Here is yet an other solution, that tries to work geometrically as much as possible. If computations are started, then only for a specific geometric issue, and they should be of low algebraic level. Well, i am also needing a continuity argument.
The given constraint connecting $x,y$, $4x^2+a^2y^2=4a^2y^2$, is the ellipse of equation (divide by the R.H.S.)
$$
(E)\ :\qquad
\left(\frac xa\right)^2 +\left(\frac y2\right)^2 = 1\ .
$$
We search a/the point $(u,v)$ on $(E)$ which is at maximal distance from the given point $P(0, -2)$. It turns out that this point is $Q(0, 2)$.
Let us show this. The distance between $P$ and $Q$ is $PQ=4$. Is it the maximal distance? Before we start to answer the question, it may be useful to "see" how the problem is "working". Here is a special case with $a$ almost equal to $3$, and it is left open if the condition $a\le 2\sqrt 2$ is satisfied:

In red we have the ellipse $(E)$, and its point $P=(0,-2)$. Using radius four, we draw the circle centered in $P$ with radius $PQ=4$. Both the circle and the ellipse are tangent in $Q$ to the horizontal line $y=2$ through $Q$.
How is the problem moving, when sliding the position of $(\pm a,0)$? We expect for $a=2$ that the ellipse becomes a circle centered in the origin, thus completely "inside" the other circle, then making $a$ bigger and bigger the ellipse will have the "upper" part getting closer and closer to the horizontal line $y=2$ through $Q$, so at some point it may also go "beyond" the limits of the disk... When does this happen? So we have a geometrical question.
Is the ellipse completely inside the (closed interior disk of) the circle?
If yes, then the maximal value is taken in $Q=(0,2)$, the sum of the components of $Q$ is $0+2=2$ (and has no sense in the given geometric, or optimization context, but is a way of published examination problems to give the answer without giving it), and we are done.
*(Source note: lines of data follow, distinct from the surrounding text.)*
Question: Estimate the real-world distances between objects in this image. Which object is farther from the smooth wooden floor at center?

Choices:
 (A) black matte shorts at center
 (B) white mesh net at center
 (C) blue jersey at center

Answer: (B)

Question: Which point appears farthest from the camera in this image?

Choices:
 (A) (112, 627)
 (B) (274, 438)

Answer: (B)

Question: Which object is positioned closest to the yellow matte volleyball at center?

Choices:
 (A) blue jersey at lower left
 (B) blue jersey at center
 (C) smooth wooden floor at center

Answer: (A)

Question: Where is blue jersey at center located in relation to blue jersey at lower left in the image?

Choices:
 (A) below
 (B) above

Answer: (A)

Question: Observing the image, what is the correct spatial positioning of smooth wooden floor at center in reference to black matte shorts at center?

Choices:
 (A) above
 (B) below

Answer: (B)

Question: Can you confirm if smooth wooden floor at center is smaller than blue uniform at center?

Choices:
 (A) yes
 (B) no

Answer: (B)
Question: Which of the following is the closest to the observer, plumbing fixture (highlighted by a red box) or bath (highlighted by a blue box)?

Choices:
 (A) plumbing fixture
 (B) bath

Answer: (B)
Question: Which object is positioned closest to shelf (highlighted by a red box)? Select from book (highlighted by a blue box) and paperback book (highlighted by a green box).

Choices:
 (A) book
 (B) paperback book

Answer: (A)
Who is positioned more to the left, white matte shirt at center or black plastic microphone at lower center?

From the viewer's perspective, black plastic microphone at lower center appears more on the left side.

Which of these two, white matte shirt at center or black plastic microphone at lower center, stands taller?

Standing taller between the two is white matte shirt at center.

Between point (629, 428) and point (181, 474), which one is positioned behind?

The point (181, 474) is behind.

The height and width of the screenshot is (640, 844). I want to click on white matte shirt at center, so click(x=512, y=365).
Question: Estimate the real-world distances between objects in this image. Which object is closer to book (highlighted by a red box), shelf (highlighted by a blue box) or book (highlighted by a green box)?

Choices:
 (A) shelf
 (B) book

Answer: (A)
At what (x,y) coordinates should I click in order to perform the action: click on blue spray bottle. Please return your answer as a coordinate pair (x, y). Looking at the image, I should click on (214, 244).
If not, reductio ad absurdum, let us assume this, then consider the difference function of the two continuous functions on $[-a, a]$ determined by the two graphs in the upper half plane, the one for the circle, minus the one for the ellipse. By assumption, the difference is $0$ in $0$, takes also positive values, and in $\pm a$ we have a negative value. So the difference also takes a further zero value in $(0,a)$ and/or $(-a,0)$ (by symmetry). So the circle and the ellipse intersect in a further point. Let us intersect the two curves, see if this is possible:
$$
\left\{
\begin{aligned}
x^2 + (y+2)^2 &= 4^2\ ,\\
x^2 +\frac 14 a^2y ^2 &= a^2\ .
\end{aligned}
\right.
$$
We eliminate $x$ by subtracting the equations, we obtain one equation in $y$ with parameter $a$, which is in its simpler form:
$$
(a^2-4)y^2 - 16y + 4(12-a^2)=0\ .
$$
The case $a=2$ is easily considered geometrically, $(E)$ is a circle, and it is contained in the (closed) interior disk of the other circle. So assume $a>2$, making the above equation an equation of degree two. One solution is $y=2$ (since it was also in the initial equation), and the other one is (Vieta for the product of the roots) such that $y+2=\frac {16}{a^2-4}$. We insert in the first equation to get the value of $x$, which satisfies:
$$
x^2 = 4^2 -(y+2)^2 = 4^2 -\frac{16^2}{(a^2-4)^2}
=\frac{4^2}{(a^2-4)^2}((a^2-4)^2-4^2)
=\frac{4^2}{(a^2-4)^2}a^2(a^2-8)\le 0\ .
$$
In the only case where there is a real $x$ solution, we have $a^2-8=0$, thus $x=0$, and the corresponding point is again $Q$. Contradiction. Our assumption is false. This leads to the wanted conclusion.
$\square$
Note: The above computation explains also why in case of $a^2-8\ge 0$ we have a further intersection of the two conics, and the maximal distance is taken elsewhere. We have to draw further concentric circles centered in $P=(-2,0)$, and see which one in the family is touching the ellipse.